**INPUT MATERIAL:**
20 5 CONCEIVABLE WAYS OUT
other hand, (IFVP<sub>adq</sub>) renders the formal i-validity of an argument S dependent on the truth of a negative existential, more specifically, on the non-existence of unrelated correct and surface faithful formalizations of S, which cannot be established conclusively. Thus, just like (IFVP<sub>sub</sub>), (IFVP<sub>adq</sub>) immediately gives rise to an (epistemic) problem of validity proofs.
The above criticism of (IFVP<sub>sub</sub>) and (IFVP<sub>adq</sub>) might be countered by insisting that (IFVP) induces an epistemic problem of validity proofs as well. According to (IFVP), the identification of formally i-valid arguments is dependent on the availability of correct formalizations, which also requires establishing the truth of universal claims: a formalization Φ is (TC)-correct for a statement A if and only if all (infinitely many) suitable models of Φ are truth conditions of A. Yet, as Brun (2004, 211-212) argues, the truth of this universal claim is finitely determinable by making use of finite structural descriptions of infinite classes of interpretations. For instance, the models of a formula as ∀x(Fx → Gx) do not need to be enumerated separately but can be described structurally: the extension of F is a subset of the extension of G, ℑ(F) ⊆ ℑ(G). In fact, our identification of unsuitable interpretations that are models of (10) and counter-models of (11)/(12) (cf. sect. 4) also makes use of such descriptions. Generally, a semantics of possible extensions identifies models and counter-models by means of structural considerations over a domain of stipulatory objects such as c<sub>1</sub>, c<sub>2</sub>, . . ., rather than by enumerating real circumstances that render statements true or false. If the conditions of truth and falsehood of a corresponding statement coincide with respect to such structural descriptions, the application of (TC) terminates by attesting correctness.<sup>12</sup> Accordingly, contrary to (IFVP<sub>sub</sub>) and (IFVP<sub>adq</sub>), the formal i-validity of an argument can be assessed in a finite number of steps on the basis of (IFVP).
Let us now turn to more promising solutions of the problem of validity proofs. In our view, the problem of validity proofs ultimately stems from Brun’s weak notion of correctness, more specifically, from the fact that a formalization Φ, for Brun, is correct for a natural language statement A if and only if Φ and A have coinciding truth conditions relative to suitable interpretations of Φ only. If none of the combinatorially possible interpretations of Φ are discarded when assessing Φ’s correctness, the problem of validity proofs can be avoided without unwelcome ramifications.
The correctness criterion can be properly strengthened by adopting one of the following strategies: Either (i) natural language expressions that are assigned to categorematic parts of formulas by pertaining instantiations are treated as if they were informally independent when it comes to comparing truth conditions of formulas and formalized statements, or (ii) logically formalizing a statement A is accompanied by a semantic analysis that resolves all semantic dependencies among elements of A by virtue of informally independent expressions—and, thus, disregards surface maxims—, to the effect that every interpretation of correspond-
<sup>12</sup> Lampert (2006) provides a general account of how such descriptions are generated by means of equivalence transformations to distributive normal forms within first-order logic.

**WHAT THE TASK REQUIRES:** Return the lines from the one containing "The correctness criterion" through the last line of the records. Include both ends and nothing else.

**TASK OUTPUT:**
The correctness criterion can be properly strengthened by adopting one of the following strategies: Either (i) natural language expressions that are assigned to categorematic parts of formulas by pertaining instantiations are treated as if they were informally independent when it comes to comparing truth conditions of formulas and formalized statements, or (ii) logically formalizing a statement A is accompanied by a semantic analysis that resolves all semantic dependencies among elements of A by virtue of informally independent expressions—and, thus, disregards surface maxims—, to the effect that every interpretation of correspond-
<sup>12</sup> Lampert (2006) provides a general account of how such descriptions are generated by means of equivalence transformations to distributive normal forms within first-order logic.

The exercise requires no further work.